To get back to rugby on the field: the Lions, apart from a ridiculous patch of not going for poles and buggering about with ten minutes of what looked like ‘touch rugby’ in the second half, played with their now expected sustained attack, founded on devastatingly effective defence. To their credit, the Sharks ‘came back’ and lost narrowly, but they did not deserve to win. A lot of hard thinking has to be done. There’s simply got to be an infusion of tough, strong, reasonable and intelligent leadership. The talent is there. L 23 –SH -21
(After the blog a fortnight ago I was asked if I had exaggerated the swearing of the British and Irish Lions coaches on the documentary I had viewed. The answer is ‘absolutely not’. ( Look for yourself if you wish to: it’s on line. I began to think it was more of a Northern Hemisphere thing. Remember the All Black prop, Richard Loe, a few years ago saying he was shocked when he played his first match for a French team. In the dressing room, every player was donning a cricket box!
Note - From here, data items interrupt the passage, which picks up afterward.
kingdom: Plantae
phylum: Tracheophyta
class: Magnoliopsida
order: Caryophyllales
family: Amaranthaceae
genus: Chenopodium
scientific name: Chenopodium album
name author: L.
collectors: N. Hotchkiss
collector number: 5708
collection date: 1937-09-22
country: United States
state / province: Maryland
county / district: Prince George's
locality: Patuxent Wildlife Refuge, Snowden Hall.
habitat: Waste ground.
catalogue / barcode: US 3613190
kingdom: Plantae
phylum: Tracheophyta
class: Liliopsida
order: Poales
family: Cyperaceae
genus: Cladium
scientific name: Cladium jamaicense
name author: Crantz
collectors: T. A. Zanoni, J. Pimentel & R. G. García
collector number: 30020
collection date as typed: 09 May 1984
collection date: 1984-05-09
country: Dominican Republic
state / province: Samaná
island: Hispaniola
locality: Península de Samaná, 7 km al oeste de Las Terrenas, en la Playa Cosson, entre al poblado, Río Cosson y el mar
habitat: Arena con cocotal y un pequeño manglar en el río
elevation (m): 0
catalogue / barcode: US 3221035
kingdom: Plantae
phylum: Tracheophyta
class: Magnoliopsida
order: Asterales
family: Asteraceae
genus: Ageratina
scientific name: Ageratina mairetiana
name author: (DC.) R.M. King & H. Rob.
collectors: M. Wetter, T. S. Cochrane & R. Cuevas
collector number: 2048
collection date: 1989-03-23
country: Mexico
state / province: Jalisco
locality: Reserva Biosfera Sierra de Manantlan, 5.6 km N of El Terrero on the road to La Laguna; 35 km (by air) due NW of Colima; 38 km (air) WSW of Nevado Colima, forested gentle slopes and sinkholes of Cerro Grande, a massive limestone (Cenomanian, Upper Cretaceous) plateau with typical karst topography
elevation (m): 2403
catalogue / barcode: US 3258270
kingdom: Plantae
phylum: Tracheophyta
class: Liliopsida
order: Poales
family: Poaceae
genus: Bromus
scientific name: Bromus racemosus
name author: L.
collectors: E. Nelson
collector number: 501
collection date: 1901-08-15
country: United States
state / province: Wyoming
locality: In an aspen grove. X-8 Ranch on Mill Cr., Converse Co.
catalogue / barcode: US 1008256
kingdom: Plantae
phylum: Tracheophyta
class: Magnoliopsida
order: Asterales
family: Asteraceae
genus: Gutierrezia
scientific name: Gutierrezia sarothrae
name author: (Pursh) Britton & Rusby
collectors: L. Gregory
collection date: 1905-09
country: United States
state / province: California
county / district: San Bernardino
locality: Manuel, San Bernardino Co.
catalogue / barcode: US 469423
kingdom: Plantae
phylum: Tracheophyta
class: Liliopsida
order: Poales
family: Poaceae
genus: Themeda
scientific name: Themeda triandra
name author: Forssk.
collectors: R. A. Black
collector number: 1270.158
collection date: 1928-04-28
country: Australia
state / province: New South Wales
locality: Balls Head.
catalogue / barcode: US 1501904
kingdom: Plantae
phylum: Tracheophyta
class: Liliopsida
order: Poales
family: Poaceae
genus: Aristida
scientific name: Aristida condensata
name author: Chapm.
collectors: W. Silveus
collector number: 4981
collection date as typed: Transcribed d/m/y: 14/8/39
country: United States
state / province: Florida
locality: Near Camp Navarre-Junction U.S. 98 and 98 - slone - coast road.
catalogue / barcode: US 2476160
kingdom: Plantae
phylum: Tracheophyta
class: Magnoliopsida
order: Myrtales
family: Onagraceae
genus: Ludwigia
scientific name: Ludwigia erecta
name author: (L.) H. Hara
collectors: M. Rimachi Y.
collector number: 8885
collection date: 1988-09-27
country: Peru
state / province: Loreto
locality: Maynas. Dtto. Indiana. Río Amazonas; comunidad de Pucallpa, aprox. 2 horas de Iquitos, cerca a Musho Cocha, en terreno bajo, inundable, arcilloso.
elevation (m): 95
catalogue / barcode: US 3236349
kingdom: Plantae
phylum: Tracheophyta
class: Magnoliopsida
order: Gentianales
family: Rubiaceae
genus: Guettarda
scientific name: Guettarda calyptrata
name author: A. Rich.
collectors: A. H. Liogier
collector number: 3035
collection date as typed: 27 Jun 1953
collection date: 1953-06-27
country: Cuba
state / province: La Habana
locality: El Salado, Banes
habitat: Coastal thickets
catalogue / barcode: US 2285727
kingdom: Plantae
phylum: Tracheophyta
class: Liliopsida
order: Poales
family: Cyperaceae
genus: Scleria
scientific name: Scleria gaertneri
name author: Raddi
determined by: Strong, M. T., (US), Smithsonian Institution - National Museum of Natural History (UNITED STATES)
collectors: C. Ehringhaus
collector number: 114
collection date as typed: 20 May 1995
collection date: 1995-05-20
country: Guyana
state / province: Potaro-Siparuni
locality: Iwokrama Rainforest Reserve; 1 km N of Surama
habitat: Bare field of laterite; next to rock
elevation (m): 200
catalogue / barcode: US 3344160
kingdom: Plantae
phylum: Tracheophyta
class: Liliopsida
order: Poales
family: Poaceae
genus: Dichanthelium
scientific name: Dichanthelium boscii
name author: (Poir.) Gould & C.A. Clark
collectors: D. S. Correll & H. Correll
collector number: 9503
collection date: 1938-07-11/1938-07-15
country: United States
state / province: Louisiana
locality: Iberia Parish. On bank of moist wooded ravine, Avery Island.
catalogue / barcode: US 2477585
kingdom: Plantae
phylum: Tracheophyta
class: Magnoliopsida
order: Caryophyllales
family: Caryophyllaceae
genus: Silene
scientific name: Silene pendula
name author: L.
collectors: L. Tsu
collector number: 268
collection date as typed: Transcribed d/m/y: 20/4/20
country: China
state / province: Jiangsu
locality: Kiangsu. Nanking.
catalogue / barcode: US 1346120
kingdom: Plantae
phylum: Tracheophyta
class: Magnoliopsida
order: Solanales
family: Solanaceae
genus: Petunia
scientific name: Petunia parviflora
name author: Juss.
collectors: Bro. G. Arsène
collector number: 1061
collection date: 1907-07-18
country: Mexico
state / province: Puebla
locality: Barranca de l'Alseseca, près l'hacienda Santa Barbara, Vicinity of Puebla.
Grabbing the privates of opponents was and remains – remember the anger of Adriaan Strauss in a recent match versus the French – part of so-called ‘tactics’. But then I recalled playing rugby in the Eastern Province while at Rhodes! University – head high tackles, late tackles, ‘maak oop’ and hit the pinned hooker in the mouth, rake the bodies and kick those on the ground. It was horrendous!)
Are the scrums getting better? Lorraine Mullins, who played for Rhodes University and Keble College at Oxford many years ago, wrote to make comments on the scrum and its role in modern rugby: his main argument revolves around the fact that they waste time. He has a point: I mean if there are say fifteen scrums in a match, each taking two minutes to set and reset etc. that’s thirty minutes out of eighty! Lorraine asks how on earth refs know for sure which prop has transgressed. I recall Robbie Kempson, former Springbok prop, saying a few seasons ago when a defending prop was penalised in a scrum five yards from his own try line, “ No prop in his right mind is going to deliberately foul in that position. It’s crazy.”